Monday, October 10, 2016
Haddon paid out $16,000 to 73-year-old who claimed that police attacked him after he complained about officer's "leisurely" issuance of a summons.
In his lawsuit, John Saponara, a 73-year-old auto repair shop owner, said that on March 22, 2013 Haddon police officer Diaz Camacho detained him in the parking lot of a business named the Tire Corral for failure to have a license plate on his vehicle. Saponara claimed that he had told Camacho that he was at the Tire Corral to buy tires for a car he was repairing at his own shop and was under "business related time constraints." Despite his hurry, Saponara claimed that Camacho made him "wait in his car for an unreasonable period of time . . . while she leisurely prepared the summonses." Saponara said that Camacho intentionally made him wait because she was miffed that he did not immediately comply with her order to sit in his car.
After Camacho handed him two summonses, Saponara said that he exited his car so that he could go to Tire Corral to conduct his business. While getting out of his car, Saponara said that he told Camacho that he was not pleased with how she treated him. He said that he didn't threaten Camacho--he only conveyed to her "an expression of his frustration and disapproval." A second officer, Joseph Talucci, who was standing nearby, ordered Saponara back into his car and then both officers allegedly tackled him when he didn't immediately comply. He said that Camacho drove her knee into her back while he was on the ground and that he suffered bruises and abrasions while being handcuffed.

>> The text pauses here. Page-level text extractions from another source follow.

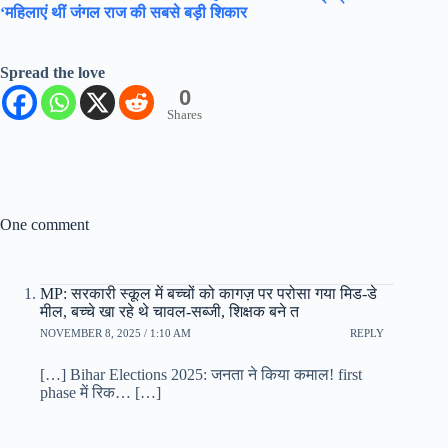
‘महिलाएं थीं जंगल राज की सबसे बड़ी शिकार
Spread the love
0
Shares
One comment
MP: सरकारी स्कूल में बच्चों को कागज़ पर परोसा गया मिड-डे
मील, बच्चे खा रहे थे चावल-सब्जी, शिक्षक बने त
NOVEMBER 8, 2025 / 1:10 AM
REPLY
[…] Bihar Elections 2025: जनता ने किया कमाल! first
phase में रिक… […]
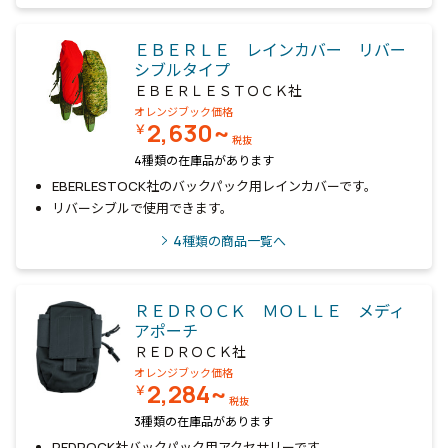
ＥＢＥＲＬＥ レインカバー リバー
シブルタイプ
ＥＢＥＲＬＥＳＴＯＣＫ社
オレンジブック価格
2,630~
￥
税抜
4種類の在庫品があります
EBERLESTOCK社のバックパック用レインカバーです。
リバーシブルで使用できます。
4
種類の商品一覧へ
ＲＥＤＲＯＣＫ ＭＯＬＬＥ メディ
アポーチ
ＲＥＤＲＯＣＫ社
オレンジブック価格
2,284~
￥
税抜
3種類の在庫品があります
REDROCK社バックパック用アクセサリーです。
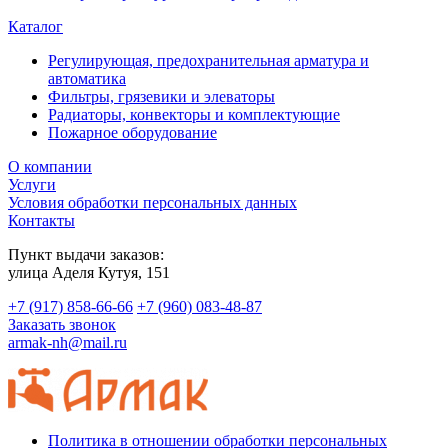
Каталог
Регулирующая, предохранительная арматура и
автоматика
Фильтры, грязевики и элеваторы
Радиаторы, конвекторы и комплектующие
Пожарное оборудование
О компании
Услуги
Условия обработки персональных данных
Контакты
Пункт выдачи заказов:
​улица Аделя Кутуя, 151
+7 (917) 858-66-66
+7 (960) 083-48-87
Заказать звонок
armak-nh@mail.ru
Политика в отношении обработки персональных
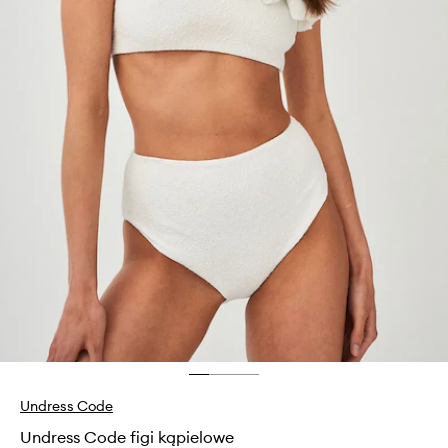
Undress Code
Undress Code figi kąpielowe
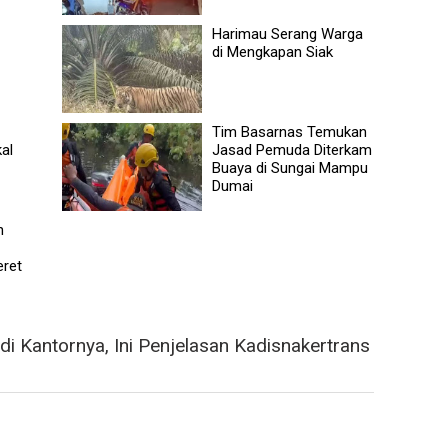
Harimau Serang Warga
di Mengkapan Siak
Tim Basarnas Temukan
al
Jasad Pemuda Diterkam
Buaya di Sungai Mampu
Dumai
h
eret
di Kantornya, Ini Penjelasan Kadisnakertrans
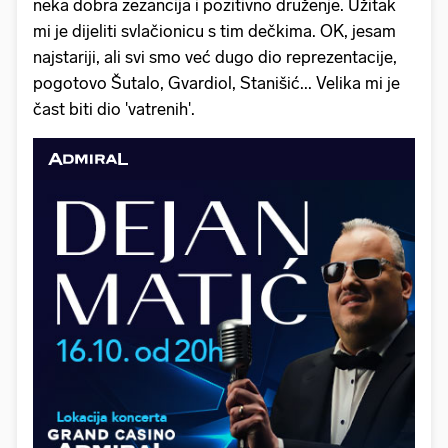
neka dobra zezancija i pozitivno druženje. Užitak
mi je dijeliti svlačionicu s tim dečkima. OK, jesam
najstariji, ali svi smo već dugo dio reprezentacije,
pogotovo Šutalo, Gvardiol, Stanišić... Velika mi je
čast biti dio 'vatrenih'.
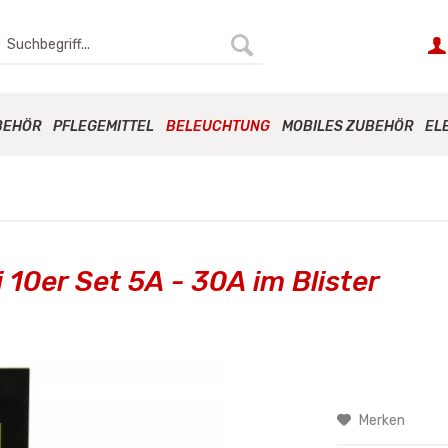
BEHÖR
PFLEGEMITTEL
BELEUCHTUNG
MOBILES ZUBEHÖR
EL
10er Set 5A - 30A im Blister
Merken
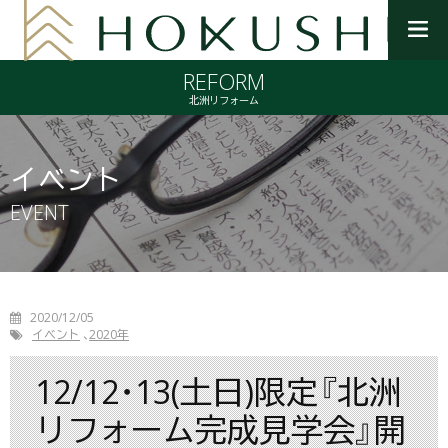
メ
ニ
REFORM
ュ
ー
北洲リフォーム
を
開
く
イベント
EVENT
2020/12/05
イベント
2020年
12/12･13(土日)限定『北洲
リフォーム完成見学会』開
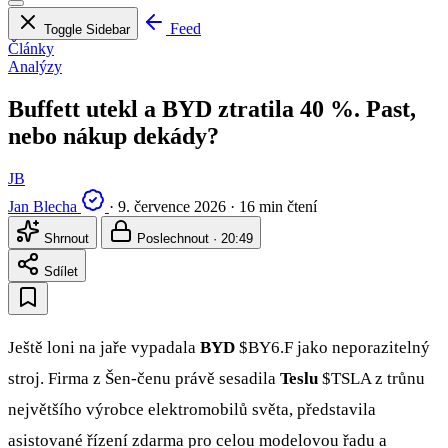
Feed
Toggle Sidebar
Články
Analýzy
Buffett utekl a BYD ztratila 40 %. Past,
nebo nákup dekády?
JB
Jan Blecha
·
9. července 2026
·
16 min čtení
Shrnout
Poslechnout · 20:49
Sdílet
Ještě loni na jaře vypadala
BYD
$BY6.F
jako neporazitelný
stroj. Firma z Šen-čenu právě sesadila
Teslu
$TSLA
z trůnu
největšího výrobce elektromobilů světa, představila
asistované řízení zdarma pro celou modelovou řadu a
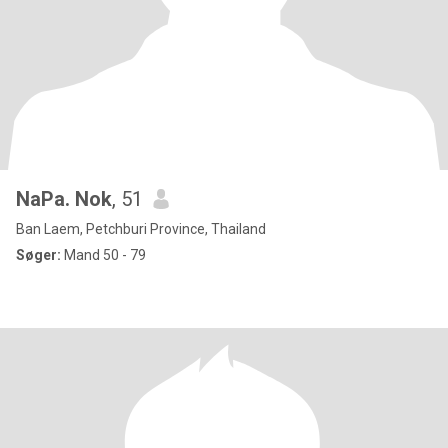
NaPa. Nok
, 51
Ban Laem, Petchburi Province, Thailand
Søger:
Mand 50 - 79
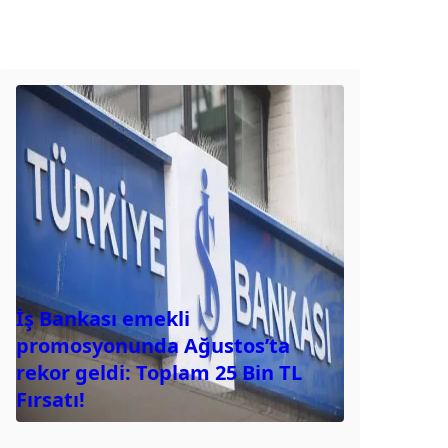
İş Bankası emekli
promosyonunda Ağustos’ta
rekor geldi: Toplam 25 Bin TL
Fırsatı!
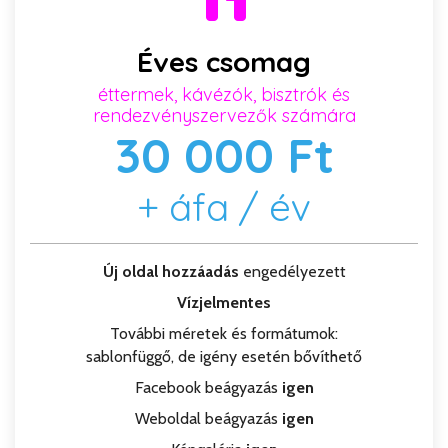
Éves csomag
éttermek, kávézók, bisztrók és
rendezvényszervezők számára
30 000 Ft
+ áfa / év
Új oldal hozzáadás
engedélyezett
Vízjelmentes
További méretek és formátumok:
sablonfüggő, de igény esetén bővíthető
Facebook beágyazás
igen
Weboldal beágyazás
igen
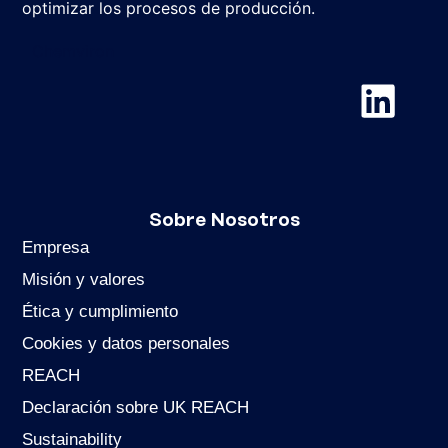
optimizar los procesos de producción.
Chemviron
Sobre Nosotros
Empresa
Misión y valores
Ética y cumplimiento
Cookies y datos personales
REACH
Declaración sobre UK REACH
Sustainability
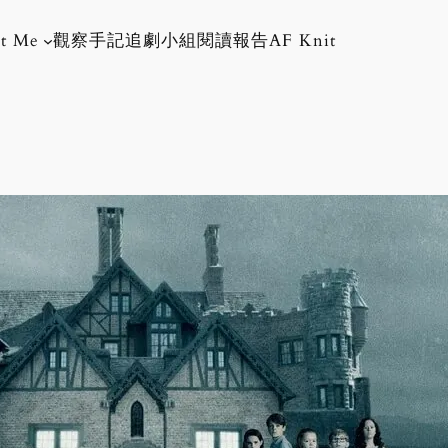
t Me
觀察手記
追劇小組
閱讀報告
AF Knit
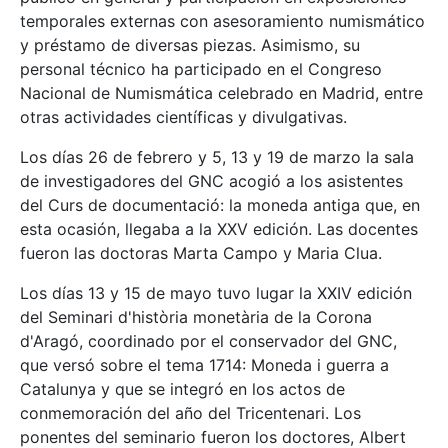
temporales externas con asesoramiento numismático
y préstamo de diversas piezas. Asimismo, su
personal técnico ha participado en el Congreso
Nacional de Numismática celebrado en Madrid, entre
otras actividades científicas y divulgativas.
Los días 26 de febrero y 5, 13 y 19 de marzo la sala
de investigadores del GNC acogió a los asistentes
del Curs de documentació: la moneda antiga que, en
esta ocasión, llegaba a la XXV edición. Las docentes
fueron las doctoras Marta Campo y Maria Clua.
Los días 13 y 15 de mayo tuvo lugar la XXIV edición
del Seminari d'història monetària de la Corona
d'Aragó, coordinado por el conservador del GNC,
que versó sobre el tema 1714: Moneda i guerra a
Catalunya y que se integró en los actos de
conmemoración del año del Tricentenari. Los
ponentes del seminario fueron los doctores, Albert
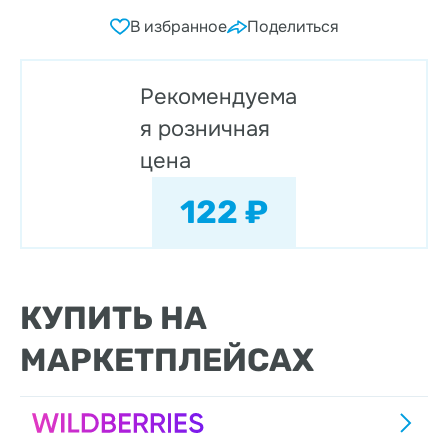
В избранное
Поделиться
Рекомендуема
я розничная
цена
122 ₽
КУПИТЬ НА
МАРКЕТПЛЕЙСАХ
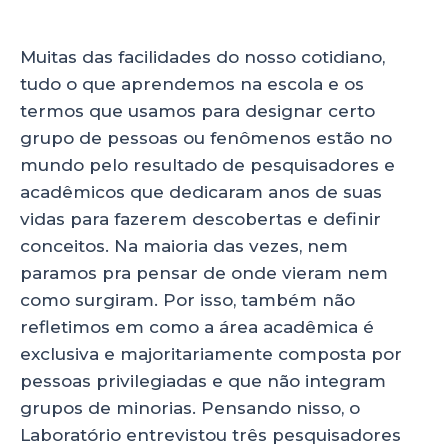
p
o
n
p
o
Muitas das facilidades do nosso cotidiano,
tudo o que aprendemos na escola e os
k
termos que usamos para designar certo
grupo de pessoas ou fenômenos estão no
mundo pelo resultado de pesquisadores e
acadêmicos que dedicaram anos de suas
vidas para fazerem descobertas e definir
conceitos. Na maioria das vezes, nem
paramos pra pensar de onde vieram nem
como surgiram. Por isso, também não
refletimos em como a área acadêmica é
exclusiva e majoritariamente composta por
pessoas privilegiadas e que não integram
grupos de minorias. Pensando nisso, o
Laboratório entrevistou três pesquisadores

He said that he was charged with Disorderly Conduct but was later acquitted in municipal court.
The case is captioned Saponara v. Township of Haddon, et al, Superior Court Docket No. CAM-L-997-15 and Saponara's attorney was Gregg A. Shivers of Cherry Hill. Case documents are on-line here.
None of lawsuit's allegations have been proven or disproven in court. Settlement agreements typically state that payment does not constitute an admission of wrongdoing by any of the defendants. All that is known for sure is that Haddon or its insurer, for whatever reason, decided that it would rather pay Saponara $16,000 than take the matter to trial. Perhaps the defendants' decision was done to save further legal expense and the costs of trying what were in fact exaggerated or meritless claims. Or, perhaps the claims were true and the defendants wanted to avoid being embarrassed at trial. This is the problem when cases resolve before trial--it is impossible to know the truth of what really happened.